Ao primeiro olhar, não parece que a vitória de Petrúcio Ferreira nos 100m classe T47, repetindo o resultado de 2016 no Rio e coroando o atual campeão e recordista mundial, tenha sido fruto da ideia representada por esta palavra. Porém, ele revelou que correu ainda se recuperando de uma lesão na coxa esquerda, que colocou em dúvida a participação dele na prova mais importante da modalidade.
Outro medalhista de ouro, Wallace Santos, do arremesso de peso F55, teve que lidar recentemente com as mortes da primeira treinadora - com quem trabalhou por muitos anos - e do tio, de quem era muito próximo.

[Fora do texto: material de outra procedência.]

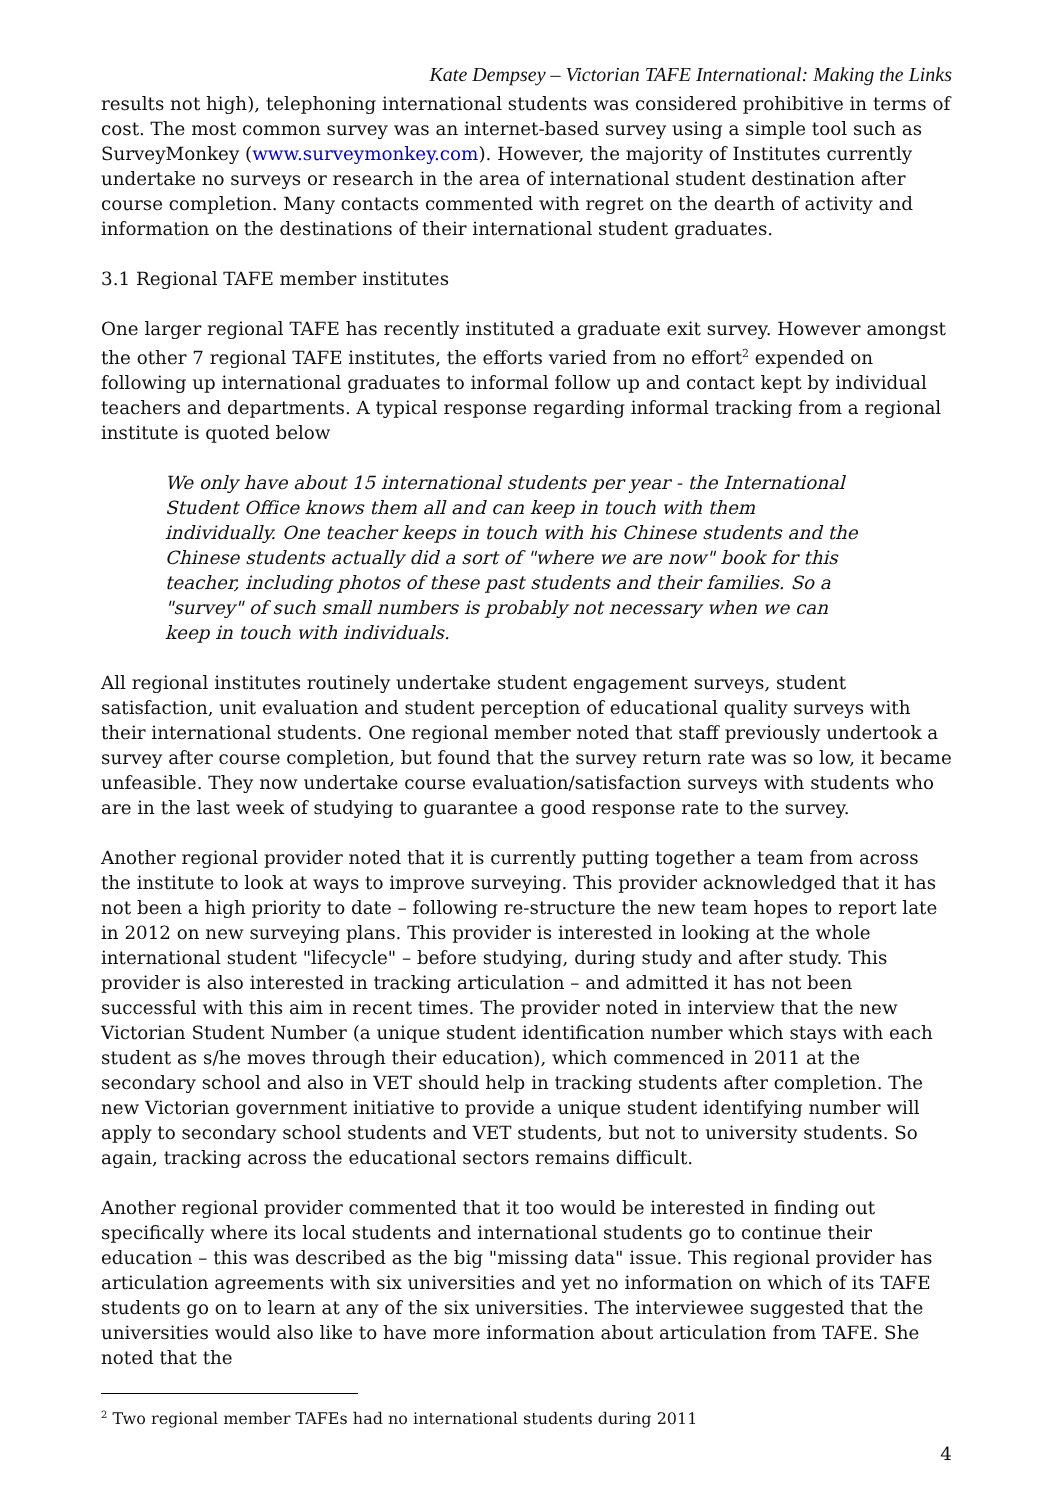Kate Dempsey – Victorian TAFE International: Making the Links
results not high), telephoning international students was considered prohibitive in terms of cost. The most common survey was an internet-based survey using a simple tool such as SurveyMonkey (www.surveymonkey.com). However, the majority of Institutes currently undertake no surveys or research in the area of international student destination after course completion. Many contacts commented with regret on the dearth of activity and information on the destinations of their international student graduates.
3.1 Regional TAFE member institutes
One larger regional TAFE has recently instituted a graduate exit survey. However amongst the other 7 regional TAFE institutes, the efforts varied from no effort<sup>2</sup> expended on following up international graduates to informal follow up and contact kept by individual teachers and departments. A typical response regarding informal tracking from a regional institute is quoted below
We only have about 15 international students per year - the International Student Office knows them all and can keep in touch with them individually. One teacher keeps in touch with his Chinese students and the Chinese students actually did a sort of "where we are now" book for this teacher, including photos of these past students and their families. So a "survey" of such small numbers is probably not necessary when we can keep in touch with individuals.
All regional institutes routinely undertake student engagement surveys, student satisfaction, unit evaluation and student perception of educational quality surveys with their international students. One regional member noted that staff previously undertook a survey after course completion, but found that the survey return rate was so low, it became unfeasible. They now undertake course evaluation/satisfaction surveys with students who are in the last week of studying to guarantee a good response rate to the survey.
Another regional provider noted that it is currently putting together a team from across the institute to look at ways to improve surveying. This provider acknowledged that it has not been a high priority to date – following re-structure the new team hopes to report late in 2012 on new surveying plans. This provider is interested in looking at the whole international student "lifecycle" – before studying, during study and after study. This provider is also interested in tracking articulation – and admitted it has not been successful with this aim in recent times. The provider noted in interview that the new Victorian Student Number (a unique student identification number which stays with each student as s/he moves through their education), which commenced in 2011 at the secondary school and also in VET should help in tracking students after completion. The new Victorian government initiative to provide a unique student identifying number will apply to secondary school students and VET students, but not to university students. So again, tracking across the educational sectors remains difficult.
Another regional provider commented that it too would be interested in finding out specifically where its local students and international students go to continue their education – this was described as the big "missing data" issue. This regional provider has articulation agreements with six universities and yet no information on which of its TAFE students go on to learn at any of the six universities. The interviewee suggested that the universities would also like to have more information about articulation from TAFE. She noted that the
<sup>2</sup> Two regional member TAFEs had no international students during 2011
4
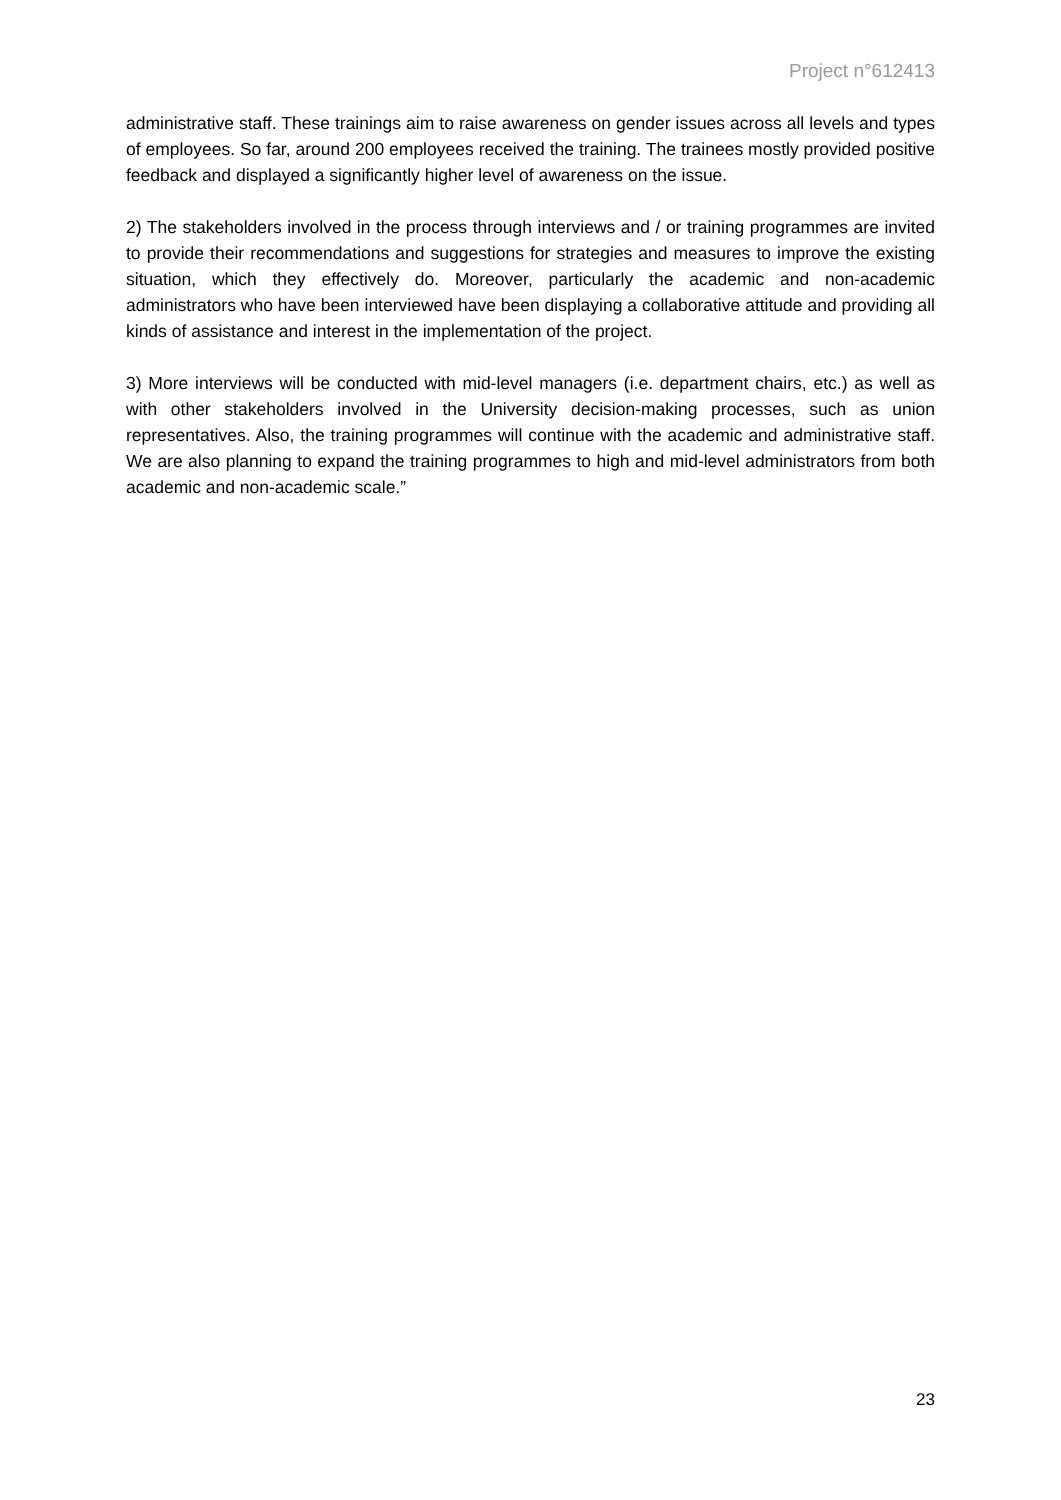Project n°612413
administrative staff. These trainings aim to raise awareness on gender issues across all levels and types of employees. So far, around 200 employees received the training. The trainees mostly provided positive feedback and displayed a significantly higher level of awareness on the issue.
2) The stakeholders involved in the process through interviews and / or training programmes are invited to provide their recommendations and suggestions for strategies and measures to improve the existing situation, which they effectively do. Moreover, particularly the academic and non-academic administrators who have been interviewed have been displaying a collaborative attitude and providing all kinds of assistance and interest in the implementation of the project.
3) More interviews will be conducted with mid-level managers (i.e. department chairs, etc.) as well as with other stakeholders involved in the University decision-making processes, such as union representatives. Also, the training programmes will continue with the academic and administrative staff. We are also planning to expand the training programmes to high and mid-level administrators from both academic and non-academic scale.”
23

Por último, João Victor Teixeira, também do arremesso de peso mas na classe F37, saiu com o bronze. O último teste que ele precisava fazer antes do voo para o Japão teve resultado positivo para Covid-19. Além da incerteza sobre a viagem, a doença afetou os treinamentos do atleta na reta final de preparação para a principal competição da vida dele. João permaneceu em casa, se preparando em condições longe das ideais e dias depois testou novamente. Desta vez não havia mais traços do coronavírus em seu organismo. Ele foi para o Japão, fez a melhor marca da carreira na prova e, ao conseguir alcançar o pódio, não pôde fugir da felicidade que só uma boa surpresa pode causar. E também não fugiu da palavra que tentei evitar por todo este texto.
"Agora eu posso dizer que sou um exemplo de superação. Quando você 'supera' a deficiência, algo que depende unicamente de você, é uma obrigação. Mas quando você supera algo que não está no seu controle, na sua mão, isso sim é superação para mim. Eu superei essa doença. Essa medalha vale ouro para mim", disse o medalhista de bronze.